La ‘cosecha’ ha sido productiva. Leidy Andrea es abogada; Fernely está por terminar derecho; Manuel estudió enfermería y Juanita, de 14 años, está terminando bachillerato.

“A mí no me disgusta el comercio y los negocios. Pero también pensé: lo que no pudo ser uno que sean ellos. Aquí en la plaza hay la idea equivocada de algunos de que porque es galembero quieren que el hijo sea galembero y los nietos. ¡Pues, no!”

La bodega en Surabastos

Después de vueltas y revueltas de la vida, de viajes al Putumayo y Caquetá, con éxitos y fracasos, de haber sido mayorista y volver a la carreta en las calles, Yiyo aterrizó en Surabastos, luego de la demolición de la galería en 1998.

Con el tiempo llegó al actual local, ‘Compra y venta de frutas Yiyo’, Bloque B Bodega B-113. Un amigo, El Diablo, le arrendó hace 17 años. Fue cuando empezó a trabajar con Leidy y de a poco fueron creciendo y progresando.

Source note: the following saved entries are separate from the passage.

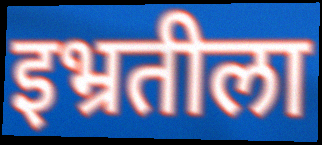
इभ्रतीला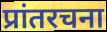
प्रांतरचनाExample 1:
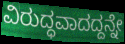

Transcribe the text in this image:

ವಿರುದ್ಧವಾದದ್ದನ್ನೇ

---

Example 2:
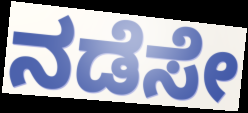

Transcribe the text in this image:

ನಡೆಸೇ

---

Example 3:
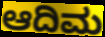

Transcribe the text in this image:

ಆದಿಮ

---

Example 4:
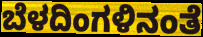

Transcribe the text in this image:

ಬೆಳದಿಂಗಳಿನಂತೆ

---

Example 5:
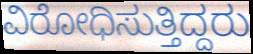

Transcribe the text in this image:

ವಿರೋಧಿಸುತ್ತಿದ್ದರುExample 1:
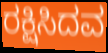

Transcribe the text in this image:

ರಕ್ಷಿಸಿದವ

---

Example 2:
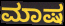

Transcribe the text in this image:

ಮಾಷ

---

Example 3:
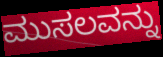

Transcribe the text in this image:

ಮುಸಲವನ್ನು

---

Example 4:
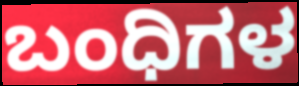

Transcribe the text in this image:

ಬಂಧಿಗಳ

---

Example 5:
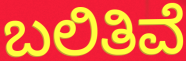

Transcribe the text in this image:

ಬಲಿತಿವೆ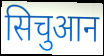
सिचुआन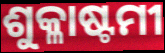
ଶୁକ୍ଳାଷ୍ଟମୀ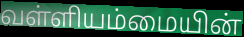
வள்ளியம்மையின்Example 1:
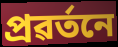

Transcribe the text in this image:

“Tenemos una buena casa en Las Margaritas, con espacio para nosotros y apartamento para cada hijo; el carro familiar, aunque me gusta la moto, y camioneta Turbo para las ventas”, señala, sin vanidad.

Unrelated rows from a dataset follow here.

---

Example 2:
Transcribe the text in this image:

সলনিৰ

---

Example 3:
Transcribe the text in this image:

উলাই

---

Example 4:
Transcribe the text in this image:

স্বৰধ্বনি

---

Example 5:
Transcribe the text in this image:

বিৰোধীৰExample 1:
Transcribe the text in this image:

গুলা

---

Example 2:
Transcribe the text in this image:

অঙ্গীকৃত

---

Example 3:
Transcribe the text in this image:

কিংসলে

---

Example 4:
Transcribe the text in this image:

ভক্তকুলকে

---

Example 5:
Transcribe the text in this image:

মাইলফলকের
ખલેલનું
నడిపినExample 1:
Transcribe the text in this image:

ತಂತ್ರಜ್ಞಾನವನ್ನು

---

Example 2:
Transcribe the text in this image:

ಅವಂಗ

Confiesa que el local, por el que paga mensual $1.500.000, produce buenos resultados, pero, así como recibe, se gasta la plata. No ha sido muy ahorrativo.

“Antes de la pandemia vendía tres ‘turbadas’ de patilla semanal. Y dos ‘camionadas’ de piña. Con la pandemia las cosas bajaron. Vendo una turbada de papaya y casi menos de un camión de piña. Vendía 10, 12 toneladas de papaya, ahora 3 o 4. Es preocupante la situación económica de la gente”, afirma.

La pareja inicia la jornada a las 3 de la mañana, de sábado a lunes, un trajín duro hasta antes de mediodía. El domingo abre la hija para cumplir a los clientes.  Sólo descansan unos días al año, 25 de diciembre, 1 de enero y el Viernes Santo.

¿Cómo son los clientes? Hay unos muy complicados y otros, tranquilos. Como en todo negocio. Pero a todos toca atenderlos bien y manejarlos, así sean cansones a veces porque quieren más de lo que pagan por peso.

Aunque en cortos periodos intentó trabajar en el campo, cuando la venta callejera se ponía dura, no le gustó. “Eso de volear machete y azadón no era para mí”, dice, con marcado acento huilense.

Pero como todo en la vida evoluciona, piensa que en el futuro estaría en Alpujarra en la finca que le heredó su papá, claro, sin abandonar la bodega porque “luego de probar muchas cosas, de intentar, el trabajo es lo único que me dio resultado”, reflexiona Yiyo, y se marcha para seguirse ganando la vida por libras.